Write the whole listing out again, word for word.
%%
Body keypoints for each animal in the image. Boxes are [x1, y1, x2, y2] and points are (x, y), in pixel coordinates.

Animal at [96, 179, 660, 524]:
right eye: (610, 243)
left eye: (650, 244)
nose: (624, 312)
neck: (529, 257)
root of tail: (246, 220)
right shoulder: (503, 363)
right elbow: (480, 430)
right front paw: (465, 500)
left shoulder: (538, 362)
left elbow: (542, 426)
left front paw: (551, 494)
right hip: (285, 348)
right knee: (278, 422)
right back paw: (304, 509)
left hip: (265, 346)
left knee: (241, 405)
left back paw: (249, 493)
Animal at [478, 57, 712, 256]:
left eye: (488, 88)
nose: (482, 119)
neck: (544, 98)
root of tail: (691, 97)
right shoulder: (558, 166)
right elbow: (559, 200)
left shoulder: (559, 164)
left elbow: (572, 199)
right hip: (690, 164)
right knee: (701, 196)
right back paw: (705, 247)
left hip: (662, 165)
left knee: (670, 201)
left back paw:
%%
» OUTPUT
Body keypoints for each animal in the image. Boxes are [x1, y1, x2, y2] and points are (x, y), in pixel coordinates.

Animal at [96, 179, 660, 524]:
right eye: (610, 243)
left eye: (650, 244)
nose: (624, 312)
neck: (529, 257)
root of tail: (246, 220)
right shoulder: (503, 363)
right elbow: (480, 430)
right front paw: (465, 500)
left shoulder: (538, 362)
left elbow: (542, 426)
left front paw: (551, 494)
right hip: (285, 348)
right knee: (278, 422)
right back paw: (304, 509)
left hip: (265, 346)
left knee: (241, 405)
left back paw: (249, 493)
Animal at [478, 57, 712, 256]:
left eye: (488, 88)
nose: (482, 119)
neck: (544, 98)
root of tail: (691, 97)
right shoulder: (558, 166)
right elbow: (559, 200)
left shoulder: (559, 164)
left elbow: (572, 199)
right hip: (690, 164)
right knee: (701, 196)
right back paw: (705, 247)
left hip: (662, 165)
left knee: (670, 201)
left back paw:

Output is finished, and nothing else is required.